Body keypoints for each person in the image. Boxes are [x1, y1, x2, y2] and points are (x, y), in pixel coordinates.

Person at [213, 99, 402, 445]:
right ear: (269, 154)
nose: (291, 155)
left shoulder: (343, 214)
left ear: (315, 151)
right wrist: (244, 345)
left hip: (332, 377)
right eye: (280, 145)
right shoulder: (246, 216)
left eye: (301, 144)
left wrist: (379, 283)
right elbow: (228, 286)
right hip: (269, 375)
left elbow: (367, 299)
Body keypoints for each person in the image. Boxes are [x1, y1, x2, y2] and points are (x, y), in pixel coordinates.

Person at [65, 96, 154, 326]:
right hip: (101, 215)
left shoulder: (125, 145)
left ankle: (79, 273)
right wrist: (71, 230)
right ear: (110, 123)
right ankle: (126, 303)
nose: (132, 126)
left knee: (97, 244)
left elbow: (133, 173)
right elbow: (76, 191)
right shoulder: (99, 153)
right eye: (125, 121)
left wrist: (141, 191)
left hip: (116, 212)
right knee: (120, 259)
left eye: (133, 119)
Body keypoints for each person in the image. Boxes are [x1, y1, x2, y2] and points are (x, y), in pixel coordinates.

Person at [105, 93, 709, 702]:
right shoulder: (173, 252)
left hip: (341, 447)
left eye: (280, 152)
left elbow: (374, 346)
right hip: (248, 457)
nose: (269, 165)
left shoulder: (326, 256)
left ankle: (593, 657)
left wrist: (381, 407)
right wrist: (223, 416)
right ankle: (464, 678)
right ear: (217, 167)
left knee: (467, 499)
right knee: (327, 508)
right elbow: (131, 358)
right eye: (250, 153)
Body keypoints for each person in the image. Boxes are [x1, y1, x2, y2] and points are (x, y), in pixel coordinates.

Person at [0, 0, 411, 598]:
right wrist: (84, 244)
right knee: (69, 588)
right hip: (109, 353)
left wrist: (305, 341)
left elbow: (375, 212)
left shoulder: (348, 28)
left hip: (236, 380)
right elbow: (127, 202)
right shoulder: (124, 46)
---
- _Task prompt_
Write out all the data again, exactly as it appears.

- _Reply to the task_
Body keypoints for each person in the image. Boxes are [x1, y1, x2, y2] and points are (x, y), in pixel coordinates.

Person at [213, 99, 402, 445]:
right ear: (269, 154)
nose: (291, 155)
left shoulder: (343, 214)
left ear: (315, 151)
right wrist: (244, 345)
left hip: (332, 377)
right eye: (280, 145)
right shoulder: (246, 216)
left eye: (301, 144)
left wrist: (379, 283)
right elbow: (228, 286)
right hip: (269, 375)
left elbow: (367, 299)
Body keypoints for each person in the image. Boxes are [x1, y1, x2, y2] and points are (x, y), in pixel coordinates.

Person at [65, 96, 154, 326]:
right hip: (101, 215)
left shoulder: (125, 145)
left ankle: (79, 273)
right wrist: (71, 230)
right ear: (110, 123)
right ankle: (126, 303)
nose: (132, 126)
left knee: (97, 244)
left elbow: (133, 173)
right elbow: (76, 191)
right shoulder: (99, 153)
right eye: (125, 121)
left wrist: (141, 191)
left hip: (116, 212)
right knee: (120, 259)
left eye: (133, 119)
Body keypoints for each person in the image. Boxes are [x1, y1, x2, y2] and points are (x, y), in pixel coordinates.

Person at [105, 93, 709, 702]:
right shoulder: (173, 252)
left hip: (341, 447)
left eye: (280, 152)
left elbow: (374, 346)
right hip: (248, 457)
nose: (269, 165)
left shoulder: (326, 256)
left ankle: (593, 657)
left wrist: (381, 407)
right wrist: (223, 416)
right ankle: (464, 678)
right ear: (217, 167)
left knee: (467, 499)
right knee: (327, 508)
right elbow: (131, 358)
right eye: (250, 153)
Body keypoints for each person in the image. Boxes are [x1, y1, x2, y2] and points are (x, y), in pixel coordinates.

Person at [0, 0, 411, 598]:
right wrist: (84, 244)
right knee: (69, 588)
right hip: (109, 353)
left wrist: (305, 341)
left elbow: (375, 212)
left shoulder: (348, 28)
left hip: (236, 380)
right elbow: (127, 202)
right shoulder: (124, 46)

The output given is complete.